La lodavano il Gargàno, il Ricci, Jack la Bolina.... presenti a quella riunione, ed ora anch'essi scomparsi, uno, Aldo Ricci, cosi prematuramente da riempirci l’animo d'un rammarico eguale a quello che ora abbiamo sentito per Giulia Celenza.
La traduttrice aveva rapito l'uditorio leggendo colla sua voce squillante - una voce che chi l'ha udita non può più dimenticare - i suoi scorrevolissimi endecasillabi, per non mancare quel porto, glorioso o soltanto tranquillo, che era nel destino d'ognuno. 
Ma lei, seppe lei vedere sempre il suo cammino? Quando io leggo le sue poche pagine di critica e d'interpretazione, come le introduttive all’Atalanta in Calydon, non posso non rimpiangere che Giulia Celenza abbia dedicato così poco dei suoi sforzi a opere più originali che non siano le traduzioni. Emilio Cecchi, che fu cortese ai consigli sia a me che alla Celenza nei nostri primi passi, mi scriveva nel 1922: “Io credo che Lei si consumi troppo nella traduzione: la traduzione non può nascere che da un momento di felicità nell'incontro di quel dato autore, in quel dato momento; estendendola un poco professionalmente, si possono fare ottime cose, ma a patto di non poter fare di meglio”.

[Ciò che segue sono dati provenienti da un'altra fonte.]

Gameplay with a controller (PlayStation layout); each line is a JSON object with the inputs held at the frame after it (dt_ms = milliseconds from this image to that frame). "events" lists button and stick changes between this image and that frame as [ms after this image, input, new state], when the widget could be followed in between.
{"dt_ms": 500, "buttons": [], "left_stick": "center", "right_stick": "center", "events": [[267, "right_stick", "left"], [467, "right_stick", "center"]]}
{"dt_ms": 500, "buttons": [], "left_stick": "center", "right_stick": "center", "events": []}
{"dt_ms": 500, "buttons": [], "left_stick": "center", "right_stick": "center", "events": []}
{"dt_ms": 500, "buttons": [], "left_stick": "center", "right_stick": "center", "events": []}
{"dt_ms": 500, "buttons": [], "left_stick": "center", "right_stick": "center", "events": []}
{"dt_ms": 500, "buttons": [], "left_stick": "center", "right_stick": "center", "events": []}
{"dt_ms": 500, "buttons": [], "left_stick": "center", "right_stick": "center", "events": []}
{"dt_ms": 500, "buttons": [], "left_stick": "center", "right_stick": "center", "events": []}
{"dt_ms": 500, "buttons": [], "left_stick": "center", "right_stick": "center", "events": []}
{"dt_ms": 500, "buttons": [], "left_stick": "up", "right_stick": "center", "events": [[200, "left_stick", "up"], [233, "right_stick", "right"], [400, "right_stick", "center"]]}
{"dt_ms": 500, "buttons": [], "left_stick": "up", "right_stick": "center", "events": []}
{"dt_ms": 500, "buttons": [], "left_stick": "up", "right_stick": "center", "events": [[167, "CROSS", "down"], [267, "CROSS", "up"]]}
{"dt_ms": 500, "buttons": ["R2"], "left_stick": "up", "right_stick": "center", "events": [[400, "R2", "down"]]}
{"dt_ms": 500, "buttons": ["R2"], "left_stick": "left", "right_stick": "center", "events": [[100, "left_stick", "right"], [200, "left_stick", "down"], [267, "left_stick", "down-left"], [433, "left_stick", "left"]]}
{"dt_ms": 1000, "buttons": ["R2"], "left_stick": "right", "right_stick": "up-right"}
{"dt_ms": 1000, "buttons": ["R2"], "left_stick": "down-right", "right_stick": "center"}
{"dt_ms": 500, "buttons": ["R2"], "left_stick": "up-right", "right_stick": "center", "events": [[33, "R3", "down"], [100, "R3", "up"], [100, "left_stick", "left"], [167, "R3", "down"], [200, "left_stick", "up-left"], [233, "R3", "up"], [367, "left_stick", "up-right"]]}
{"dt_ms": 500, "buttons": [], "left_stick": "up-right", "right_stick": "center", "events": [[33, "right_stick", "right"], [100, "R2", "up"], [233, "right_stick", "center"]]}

Anche alla Celenza, la cui Atalanta il Cecchi trovava “di prim’ordine”, egli ripeteva quell'ammonimento: Perché tradurre quando si può far di meglio? E Giulia Celenza poteva fare, avrebbe fatto di meglio, se la vita le fosse bastata. 
Per l’ultima delle sue versioni, del Sogno d'una notte d'estate, aveva raccolto materiale per un commento e un’introduzione che sarebbero stati opera d'interpretazione notevolissima; e per quanto la versione sia delle più felici, non si può non rimpiangere che le note della traduttrice non siano lì a mostrare il sottile lavoro di discriminazione che le aveva fatto preferire un senso a un altro, una ad un altra lezione. 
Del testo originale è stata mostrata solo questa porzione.